2. Selling David Luiz at the deadline
Marina Granovskaia and the Chelsea board made one mistake this summer. They violated a nonsensical but long-held rule to offer David Luiz, age 32, a two-year contract. John Terry, Frank Lampard, Didier Drogba, Ashley Cole and many other players more reliable and more important than Luiz all had their requests for multi-year extensions in their 30s denied.
Luiz, though, in true-to-self fashion, provided a chance for the club to annul this anomaly.
In the final days of the transfer window, Luiz went from the subject of far-flung rumours to Arsenal’s training ground in near-record time.
While the club took a large financial loss on Luiz, selling him for about £25 million less than they paid for him on deadline day three years ago, they sent a powerful message of support for Frank Lampard: If you and the manager don’t want you here, the board will see to it that you’re not here.
Earlier iterations of Granovskaia and the board may have settled for a loan to get Luiz out of Cobham while keeping him on the books for a better price next summer.

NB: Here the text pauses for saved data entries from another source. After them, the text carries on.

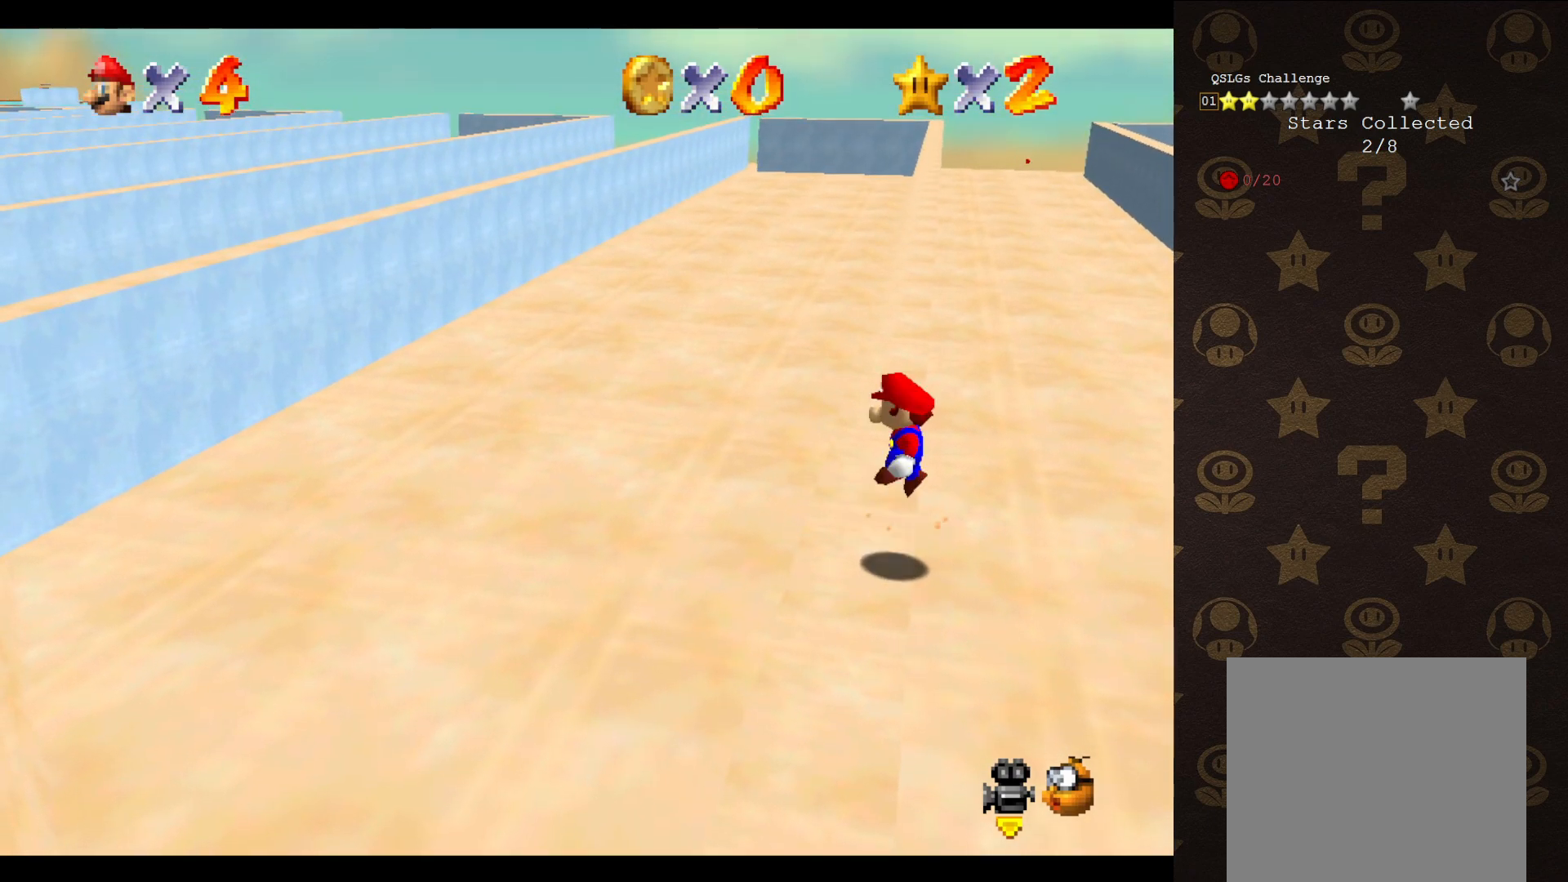
{"buttons": ["A"], "left_stick": "up-left", "events": [[317, "left_stick", "up"], [417, "left_stick", "up-left"]]}
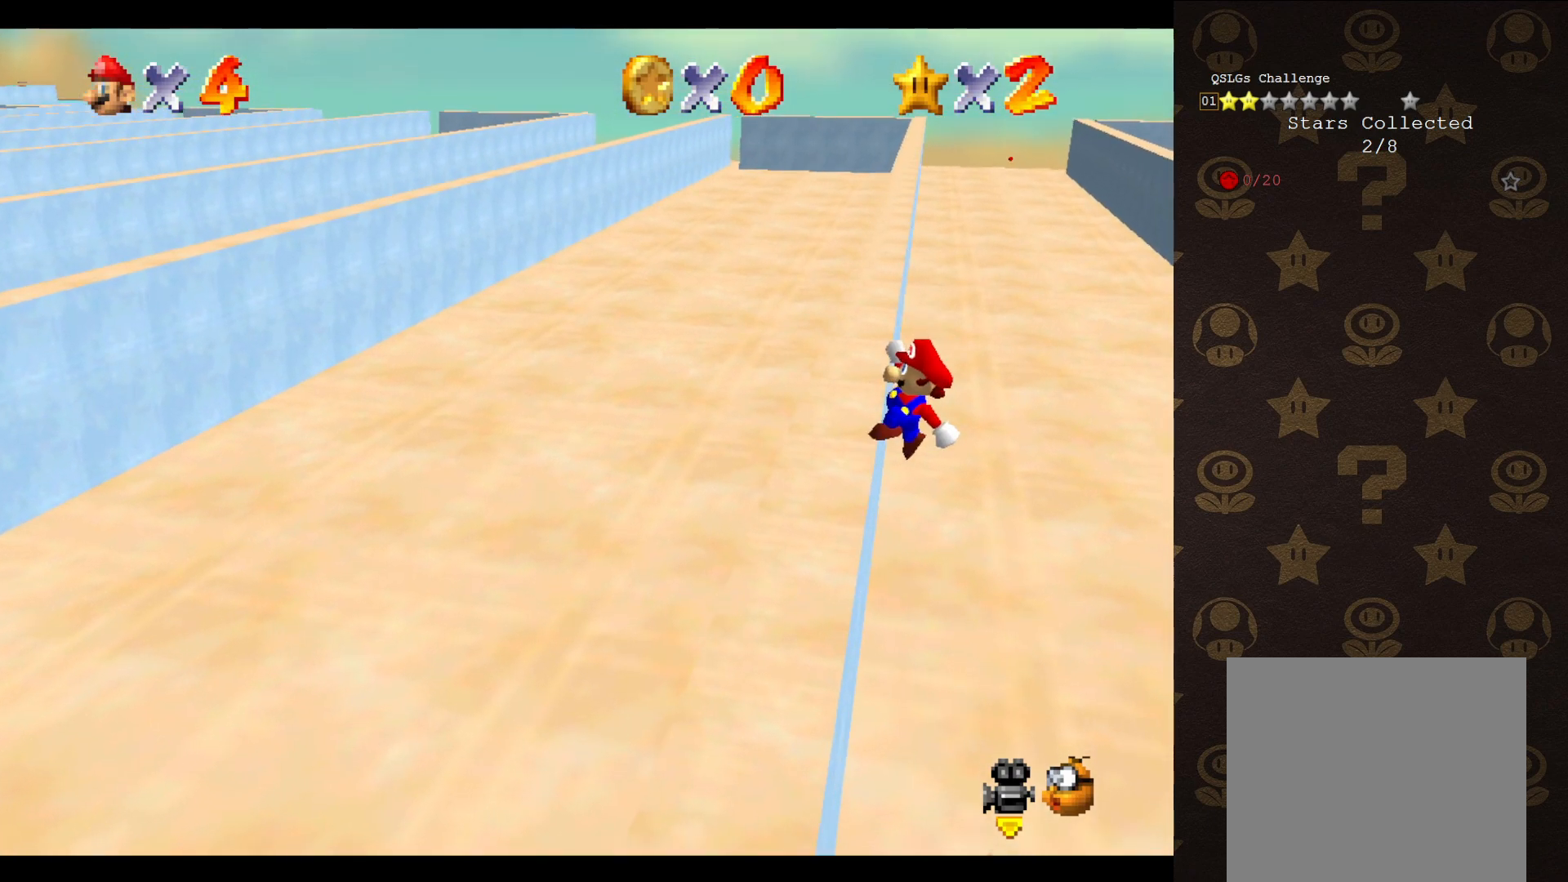
{"buttons": [], "left_stick": "up-left", "events": [[267, "A", "up"]]}
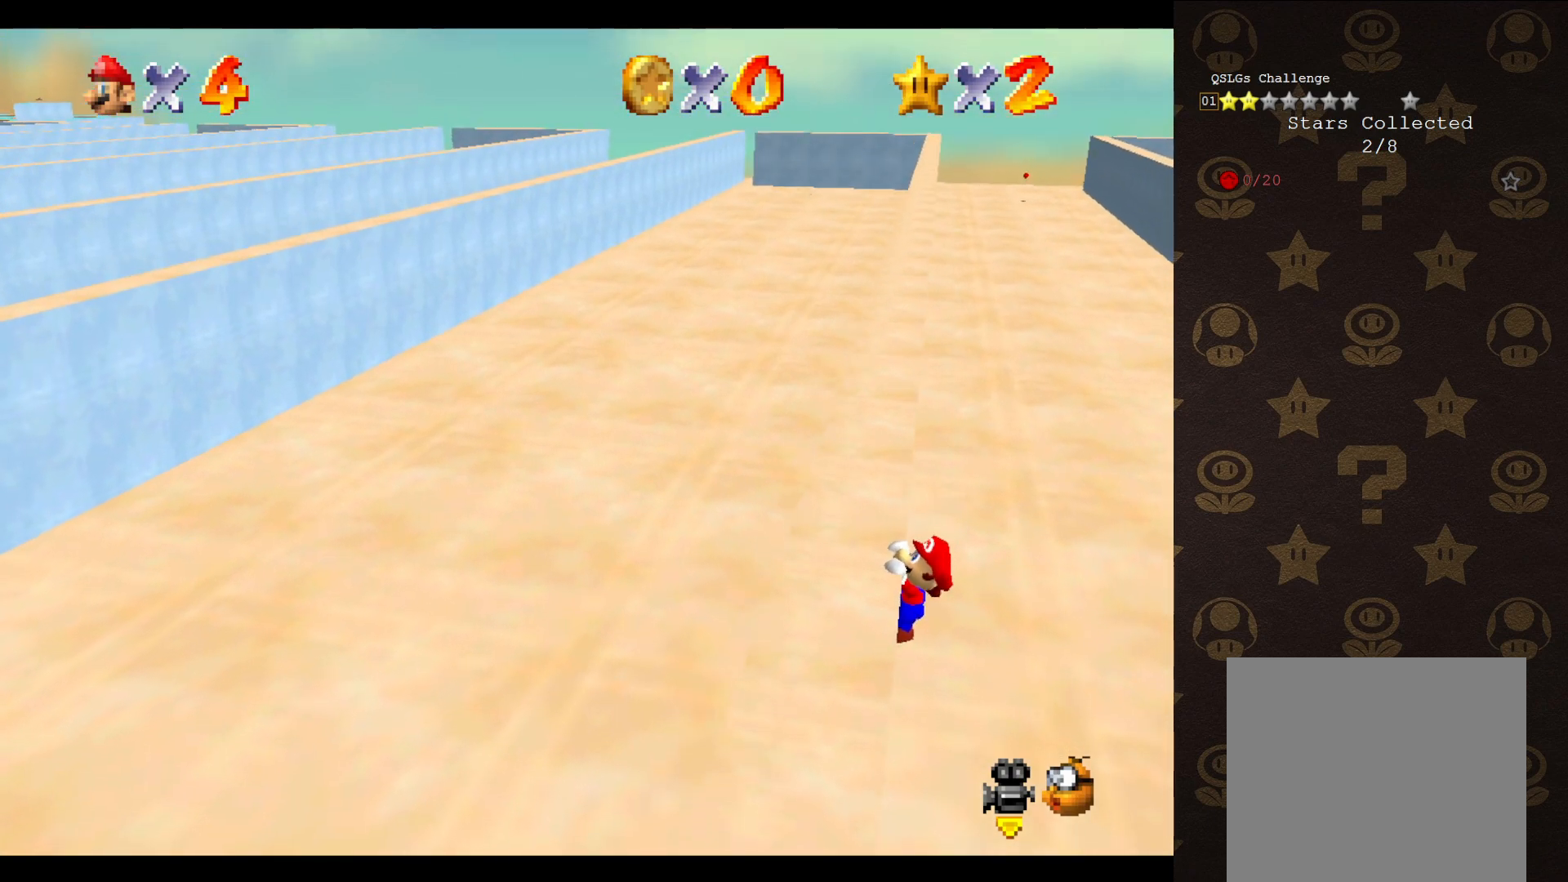
{"buttons": [], "left_stick": "center", "events": [[217, "left_stick", "center"]]}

But they knew that they had already inflated his value with the two-year deal, and would not have a suitor as willing, eager and desperate as Arsenal for an error-prone, locker room-poisoning centreback.
Any money would have been good money for Luiz. Ending his affiliation with the club was strategic communications at its finest. All Chelsea players young and old now know exactly what it means and what it will take to be part of this club.
Whereas last season she was Sarri’s enabler, this time around Granovskaia was Lampard’s enforcer, and she was brilliant in this deal.